DP Credit Bureau, which conducted the study, said consumers tend to fall behind when repaying non-bank debt first because, according to its managing director Chen Yew Nah, 'many believe non-bank lenders will be less vigilant in pursuing late payments or in taking steps to end the line of credit'.
The study also found that younger people tend to get into debt more than older folk.
This study is the first in Singapore to compare bank and non-bank debt repayments to establish a link between the failure to pay a debt owed to a business and a default on a bank loan.
This data will be used by banks to identify customers who are likely to fall behind in their repayments, said DP Credit Bureau.
The study showed that 32.5 per cent of consumers slow in repaying debts to a business will fall behind in their bank loans within seven months.
This indicates that when consumers are slow in paying minor debts, they eventually have trouble paying off larger ones, said DP Credit Bureau .
The study, based on payment records of more than 600,000 individuals provided by DP Credit Bureau's members, covered the period from last July to February - when the effects of the global economic downturn were felt.
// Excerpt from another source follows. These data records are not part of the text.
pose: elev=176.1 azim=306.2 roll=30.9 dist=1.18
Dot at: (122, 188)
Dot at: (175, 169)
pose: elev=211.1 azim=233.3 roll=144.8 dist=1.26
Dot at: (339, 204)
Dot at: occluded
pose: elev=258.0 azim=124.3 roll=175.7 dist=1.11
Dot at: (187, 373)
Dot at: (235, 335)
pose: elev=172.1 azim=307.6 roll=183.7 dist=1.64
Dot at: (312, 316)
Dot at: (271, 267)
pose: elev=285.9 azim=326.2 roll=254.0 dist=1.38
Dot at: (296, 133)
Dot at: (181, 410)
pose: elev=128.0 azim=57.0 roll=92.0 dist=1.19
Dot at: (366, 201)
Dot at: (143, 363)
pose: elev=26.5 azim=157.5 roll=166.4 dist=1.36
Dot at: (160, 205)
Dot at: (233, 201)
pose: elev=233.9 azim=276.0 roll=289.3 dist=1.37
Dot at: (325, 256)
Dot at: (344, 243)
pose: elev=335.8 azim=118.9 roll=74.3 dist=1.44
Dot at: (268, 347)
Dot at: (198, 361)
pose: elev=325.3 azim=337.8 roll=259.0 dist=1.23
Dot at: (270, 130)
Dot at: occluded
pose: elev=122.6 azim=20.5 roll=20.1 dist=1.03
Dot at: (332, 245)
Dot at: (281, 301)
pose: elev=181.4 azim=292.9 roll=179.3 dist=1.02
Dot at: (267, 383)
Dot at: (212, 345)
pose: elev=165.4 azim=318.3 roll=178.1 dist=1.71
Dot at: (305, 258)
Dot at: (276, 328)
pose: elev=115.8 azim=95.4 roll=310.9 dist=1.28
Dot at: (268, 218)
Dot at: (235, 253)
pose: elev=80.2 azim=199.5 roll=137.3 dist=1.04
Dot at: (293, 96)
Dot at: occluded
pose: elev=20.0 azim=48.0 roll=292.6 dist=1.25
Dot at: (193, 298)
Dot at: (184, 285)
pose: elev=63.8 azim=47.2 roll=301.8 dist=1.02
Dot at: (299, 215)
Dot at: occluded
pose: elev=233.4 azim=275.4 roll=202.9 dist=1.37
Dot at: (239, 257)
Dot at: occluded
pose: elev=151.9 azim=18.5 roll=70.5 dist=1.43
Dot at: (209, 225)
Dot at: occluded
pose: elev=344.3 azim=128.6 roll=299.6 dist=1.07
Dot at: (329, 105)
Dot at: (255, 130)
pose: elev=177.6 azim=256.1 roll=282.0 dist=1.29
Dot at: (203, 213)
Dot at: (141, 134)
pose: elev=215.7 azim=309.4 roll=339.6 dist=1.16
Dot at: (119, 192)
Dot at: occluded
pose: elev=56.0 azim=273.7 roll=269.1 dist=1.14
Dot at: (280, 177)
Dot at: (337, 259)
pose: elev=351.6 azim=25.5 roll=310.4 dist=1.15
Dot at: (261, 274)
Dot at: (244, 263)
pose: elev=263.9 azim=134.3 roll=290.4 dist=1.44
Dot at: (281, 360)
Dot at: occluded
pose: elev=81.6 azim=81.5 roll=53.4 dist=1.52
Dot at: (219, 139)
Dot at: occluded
Non-bank lending data came from a range of industries offering credit loans to consumers, including retail, credit co-ops, education providers and leasing companies.
The study also showed that 44 per cent of those who fell behind on repayments were aged between 26 and 35.
Considering that this group made up 33 per cent of those polled in the survey, it shows that a high proportion of those in debt are from the younger generation.
This is a major concern, said Ms Chen. She advised consumers facing problems to talk to creditors early to explain their financial position, before they run into trouble.
'Banks and other credit providers do not want to take costly steps like litigation to recover debts, and many have the flexibility to vary interest rates, payment terms and the length of debt repayment period,' said Ms Chen.
As well as finding that younger people were more likely to be in debt, the study also found that men outnumbered women by a ratio of three to two.
Only 4 per cent of those in debt were business owners, indicating that debts tended to be personal and not incurred by an individual's business activities.
Those in debt also owed four times more to their bank creditors than to their non-bank ones. The average bank debt was $4,615 against a non-bank debt of $982.
Many may have used credit to buy material goods and gadgets to complement their lifestyle, said Ms Chen.
'A sudden loss of income due to retrenchment, pay cuts or reduced bonuses may be placing pressure on their ability to meet their financial obligations,' she added.